Roaf estimated that there was also room for the abolition of the temporary reduction of pensions from the time of crisis and for a shift to a new system of salaries in the public sector, while making sure for the share of the mass of pensions and salaries in the GDP not to grow.

– The program will support the all-encompassing package of reforms of the public administration. The completion of the reforms of the employment and salary system will be of crucial importance for improving the efficiency of public services and reining in the current spending. Better frameworks for public investment management will lead to better performances and a reduction of flaws in the public infrastructure – Roaf said.

The reform of the tax administration in Serbia, according to him, will help increase tax collection efficiency and improve the business climate, and the strengthening of fiscal rules will secure the sustainability of the budget policy in the medium term.

Roaf said, as reported, that the new program with the IMF would help Serbia manage dinarization, supervision and financial sector regulation reforms and completion of reforms of state financial institutions, but also remove flaws in countering money laundering and the financing of terrorism.
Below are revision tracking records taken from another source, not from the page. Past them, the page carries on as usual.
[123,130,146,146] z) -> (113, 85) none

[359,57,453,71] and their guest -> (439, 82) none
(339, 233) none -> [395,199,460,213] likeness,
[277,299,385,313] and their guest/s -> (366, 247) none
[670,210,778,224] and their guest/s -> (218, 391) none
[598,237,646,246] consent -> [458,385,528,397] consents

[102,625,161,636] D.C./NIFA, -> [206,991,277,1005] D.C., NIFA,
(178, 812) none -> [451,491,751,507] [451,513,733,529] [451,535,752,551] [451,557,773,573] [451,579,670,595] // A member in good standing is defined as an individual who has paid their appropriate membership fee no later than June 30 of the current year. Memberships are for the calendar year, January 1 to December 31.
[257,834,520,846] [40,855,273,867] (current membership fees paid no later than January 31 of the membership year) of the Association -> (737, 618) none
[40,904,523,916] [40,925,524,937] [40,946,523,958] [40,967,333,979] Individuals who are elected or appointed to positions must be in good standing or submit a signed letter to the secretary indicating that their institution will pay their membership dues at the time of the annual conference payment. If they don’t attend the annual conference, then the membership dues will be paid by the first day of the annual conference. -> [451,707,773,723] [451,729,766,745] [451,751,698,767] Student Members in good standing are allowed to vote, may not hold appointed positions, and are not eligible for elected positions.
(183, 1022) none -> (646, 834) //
– The implementation of the all-encompassing package of structural and institutional reforms aims to improve the business environment to the end of providing support to a quicker economic growth headed by the private sector. The priorities are fight against grey economy, further increase of the participation in the workforce, reformation of the finding of a permanent solution for public and state companies and the improvement of the quality and the transparency of state statistics – Roaf pointed out.

The previous three-year precautionary arrangement between Serbia and the IMF expired this February and was worth around EUR 1.2 billion, but Serbia didn`t use the loan, Beta reports.

Public sector salaries to increase by 8-10%?

Minister of Finance Sinisa Mali said that the law on the temporary reduction of pensions would be fully abolished in 2018.

– Those to which the law didn`t pertain can count on their pensions being raised. By how much will be known in September when we see how much room there is in the budget – Mali said.

As he said, the IMF insists on not disclosing the percentages before September.

– Salaries will also be raised, but the amounts will also be known in September – Mali said, N1 reports.

As Blic writes in today`s issue, the Government of Serbia proposed for an increase of public sector salaries of 8 to 10% to the IMF representatives. According to the government`s plan, medical doctors, police members and teachers and professors in primary and secondary schools would have their salaries increased by 10%, whereas other public sector employees would get a raise of around 8%.

For example, a teacher earning RSD 40,000 at the moment would be earning RSD 44,000 after the increase, the daily writes.

A medical specialist would earn RSD 80,300 instead of 73,000, whereas a police inspector would earn RSD 51,700 instead of RSD 47,000.